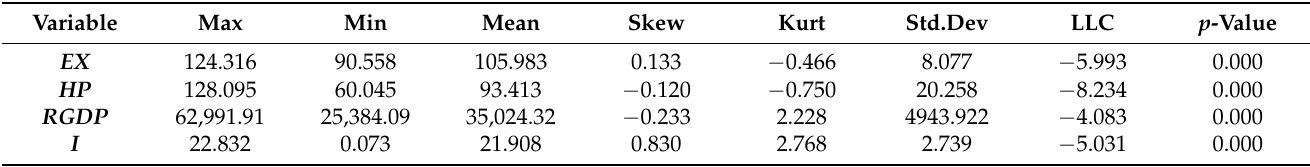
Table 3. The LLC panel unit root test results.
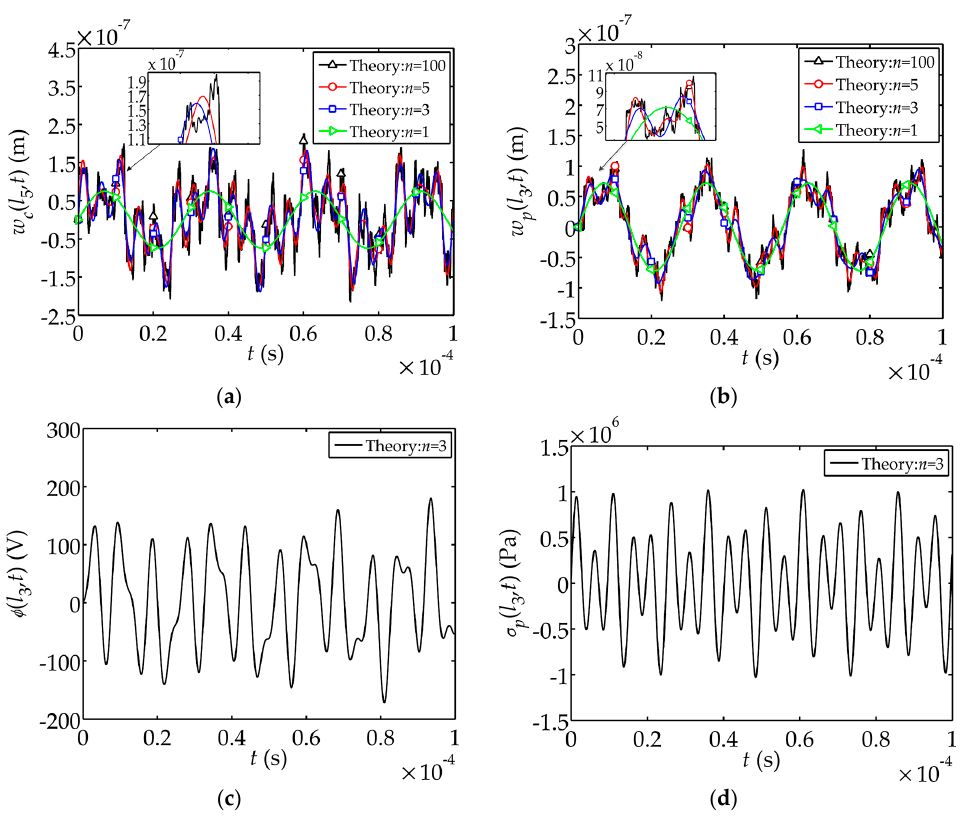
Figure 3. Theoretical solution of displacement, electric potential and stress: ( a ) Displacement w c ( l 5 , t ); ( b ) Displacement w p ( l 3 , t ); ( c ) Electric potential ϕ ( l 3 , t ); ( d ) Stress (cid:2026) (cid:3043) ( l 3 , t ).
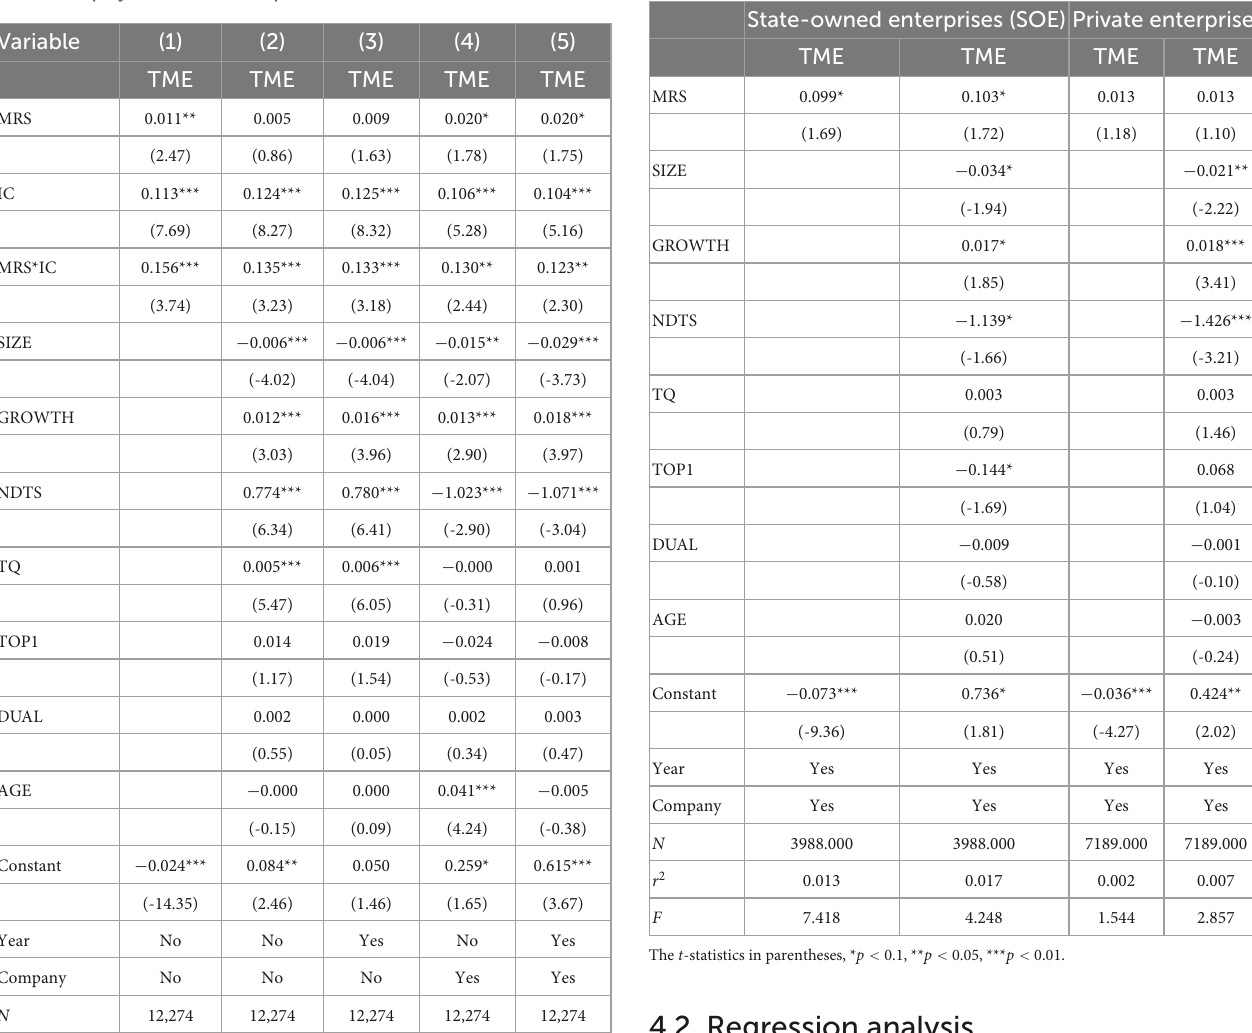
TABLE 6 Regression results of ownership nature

• **Task statement**:
Hand back the data above exactly, leaving out all pictures.

• **Written response**:
Table 3. The LLC panel unit root test results.
Figure 3. Theoretical solution of displacement, electric potential and stress: ( a ) Displacement w c ( l 5 , t ); ( b ) Displacement w p ( l 3 , t ); ( c ) Electric potential ϕ ( l 3 , t ); ( d ) Stress (cid:2026) (cid:3043) ( l 3 , t ).
TABLE 6 Regression results of ownership nature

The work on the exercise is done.